DOCUMENT TEXT:

In civil law jurisdictions, it is important to be prudent and concise when stating the facts in order to not be considered as admissions.
Drafting and Interpreting Contracts
It is clearly noticeable that contracts drafted in common law jurisdictions are detailed to cover all presumptions of potential risks that may arise upon signing the contract and during the contract period, however, in civil law jurisdictions, contracts do not include general  details which do not relate to the law, the reason is that in the common law system  the interpretation of the contract is based on the form of the wording of the contract, however, in the civil law interpretation, the judge has a discretionary power to find the factual reason of the parties  and not the apparent reasons only.
Article 125 of the Bahrain Civil Code provides that:
“When the wording of a contract is clear, it cannot be deviated from it in order to ascertain by means of interpretation the intention of the parties  However, when a contract has to be construed, it is necessary to ascertain the common intention of the parties and to go beyond the literal meaning of the words, taking into account the nature of the transaction as well as that loyalty and confidence which should exist between the parties in accordance with commercial usage.”
The Bahraini court of cassation has established that:
“In the interpretation of contracts, consideration should be given to the common intention of the parties to the contract; understanding of such intention is under the capacity of the substantive judge.   Whenever, the court identifies the common intention of the parties , then the court can justify it with the proper legal justification without being limited by the justification of the parties‘’ 
It is important to take in consideration the rule of interpretation and application of the condition of the contract upon drafting the contract or the terms of reference in arbitration and upon the selection of the applicable law, since the common law applies an objective standard in interpretation and applying the terms of the contract , whilst civil law applies a subjective standard when determining the intention of the parties from the wording of a contract.
Another concept that one must be prudent in dealing with when interpreting a contract is the good faith principle.
Article 129 of the Bahraini Civil Law provides that:  
A contract must be performed in accordance with its provisions and in compliance with the requirements of good faith and ethics of dealing.
However, according to the common law application, the concept of good faith takes different forms, there are similar forms to that of the civil law, such as estoppels, and violating such principle will considered as a breach. 
Judicial interpretations  of  the text of law:
The judicial interpretation is accomplished through the judgments reasoning (ratio decidendi), most of the judicial interpretation is done when there is an ambiguity or if the application of the text in its literal form would lead to a breach of the spirit of justice and law, this was illustrated in the following judgment issued by the Bahrain court of cassation in its interpretation of article 252 of the law of civil and commercial procedure 1976.
Article 252 of the law of procedure provides that:
“Courts judgments and orders passed in any foreign country may be ordered to be enforced on the same conditions as are laid down in the law of that country for enforcing court judgment and orders issued in Bahrain.
Application for issue of an enforcement order shall be filed with the High Court in accordance with the terms and conditions for filing court action after payment of the prescribed fees.
No enforcement order may be passed except after ascertaining the following:
1: that the Bahrain law courts are not competent to hear the case in respect of which the court judgment or order was passed and that the foreign courts which passed it, are competent in accordance with the international rules of jurisdiction set down in the laws thereof.

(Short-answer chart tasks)
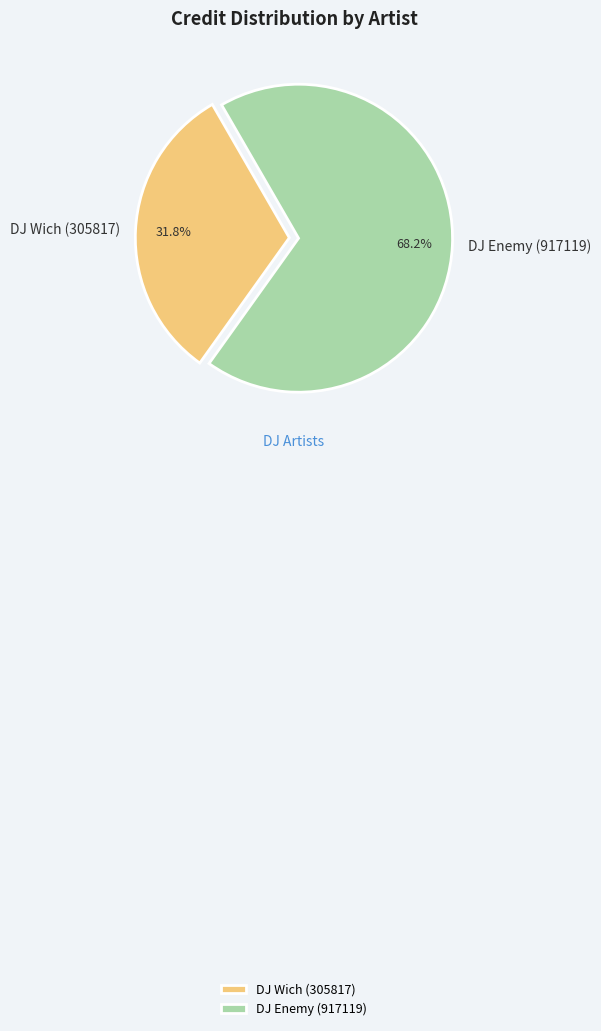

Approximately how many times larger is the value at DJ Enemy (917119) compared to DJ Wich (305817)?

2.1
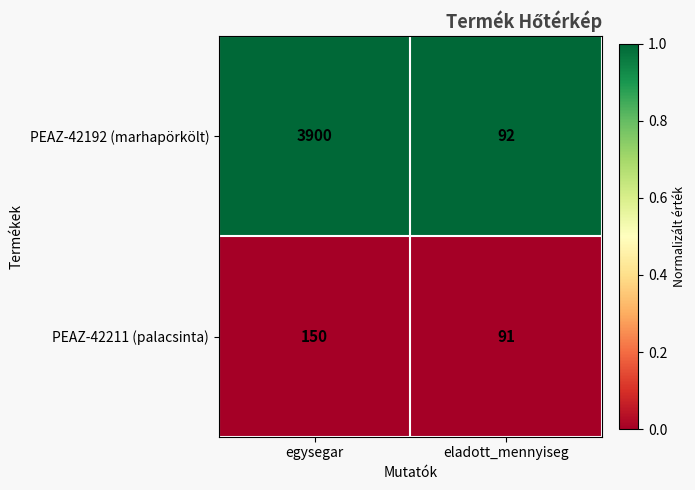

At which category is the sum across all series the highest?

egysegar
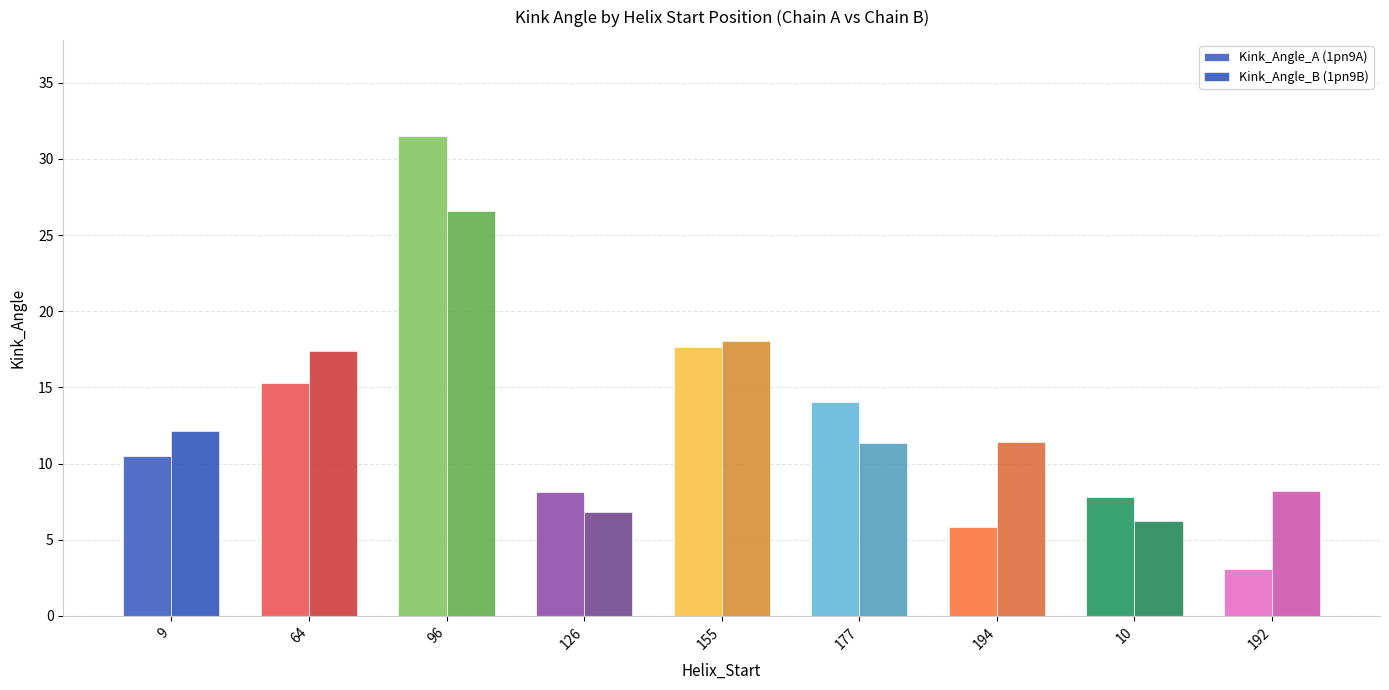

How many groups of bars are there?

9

TASK STATEMENT: Pick up the text on contracts and judicial interpretation in civil and common law from the point where it ends, and extend it with further writing.

REPLY:
2: that the litigants to the case in respect of which the judgment was issued were duly summoned and properly represented.
3: that the court judgment or order has become final in accordance with the law of the court that passed it.
4 : that the court judgment is in no way inconsistent with any judgment or order previously passed by the Bahrain courts and does not provide for anything which constitutes a breach of public order or ethics.”
It appears from the above Article, that one of the reasons, on which the court, can deny the enforcement of a foreign judgment, is that the Bahrain courts are not competent to hear the disputes and that the foreign courts which passed the judgment are competent according to the rules of international judicial jurisdiction rules adopted by its internal laws.
In this respect, Bahrain courts resolved a dispute relating to the enforcement of a judgment issued in the State of Kuwait, where the claimant was a judgment creditor in a judgment issued in Kuwait and the defendant was a Bahraini company, this meant that Bahrain was competent to adjudicate the dispute, therefore, if we applied the literal text of Article 252 of the Civil and Commercial Procedural Law the enforcement should have been rejected as the courts of Bahrain had the competence.
However, the Bahrain court of cassation decided that such judgment should be enforced in Bahrain based on the following:
In spite of the provision of Article 252 which provides that the enforcement of the foreign judgment is not allowed if Bahrain courts are competent to resolve the dispute and the Bahrain courts in this case being competent, the Article did not deal with the”commune jurisdiction” between the court of enforcement and the foreign courts which issued the judgment such “commune jurisdiction“ is to be applied to this case.
The court therefore ordered the enforcement of the judgment and based its reasoning on “the judgment issued from a competent court and the consideration of the ‘forum conveniens’ and the needs of international transactions necessitate confirming the situation which was established by the judgment, and order the enforcement”. 
Such principle is adopted by the Egyptian courts.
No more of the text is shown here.